NEW YORK
From Serrano's kinky couples to Goldin's voyeurism, Sue Williams's wounds and the Chapmans' adolescent aberrations, the art world seems to have sex on the brain. Yet rarely--perhaps because it could easily come off as sappy--does an artist attempt to portray sex in the context of love. Remarkably, in David Humphrey's recent paintings, stylized images of tangled couples succeed in conveying the sense of vulnerability that can accompany overwhelming love and desire. Here the danger of losing oneself completely in the other is represented by bodies that merge and morph until it becomes difficult to tell where one ends and the other begins.
In Co-occurring Conditions, the woman is on top, tickling and teasing, with an expression that says "I've got him now," while the man looks up at her imploring, helpless, his body at once entwined with hers, curled into the fetal position and buried in the ground. Again, in Porous Surfaces Which Include My Face, the woman, though tender, clearly has the upper hand, as the two visages--is it her nose or his?--become one. It's unusual to find such cartoonlike and stylized images (in the manner of Indian miniatures and Japanese prints, which have frequently explored sexual themes) conveying so much personal content. Memories also flit across the canvas, fleeting glimpses of family members, perhaps, or kitschy beloved objects from childhood.

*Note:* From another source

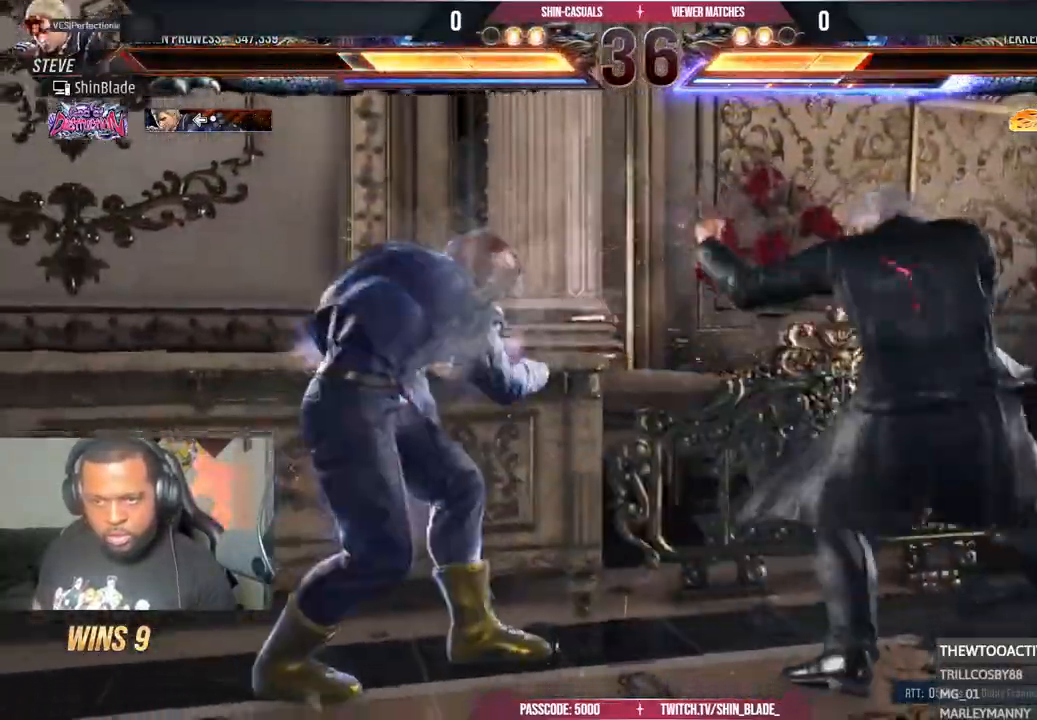
{"buttons": ["SQUARE"], "left_stick": "center", "right_stick": "center", "events": [[33, "SQUARE", "up"], [133, "DPAD_RIGHT", "up"], [183, "CROSS", "down"], [450, "SQUARE", "down"], [483, "CROSS", "up"]]}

When Humphrey first investigated this subject matter in his last exhibition at McKee, his imagery was much more awkward and the effect more ponderous. Some of that unwieldiness remains in paintings like Waders, where one is quite aware of the various body parts as, well, parts rather than as a sinuous whole. But even the less successful pieces are intriguing, serving as a reminder that what he is attempting is extremely ambitious. Graceful on every level, this recent work has an airy lightness, as well as a playful quality that hasn't been seen in Humphrey's work since his earliest paintings.
While it conveys less sexual intensity, the painting that stands out for its integrated composition, painterly finesse and sheer gorgeousness is Carefree Attitudes. Overlapping layers of scrimlike translucency create a collage of images that appear like mirages within the contour of a face with movie-star eyes. Round-eyed children (perhaps lifted from children's book illustrations), an idealized vision of sailboats, metamorphosing figures--all become one in Humphrey's watery fantasy, like the dreams that occur when one lies half-awake, half-asleep on a summer beach.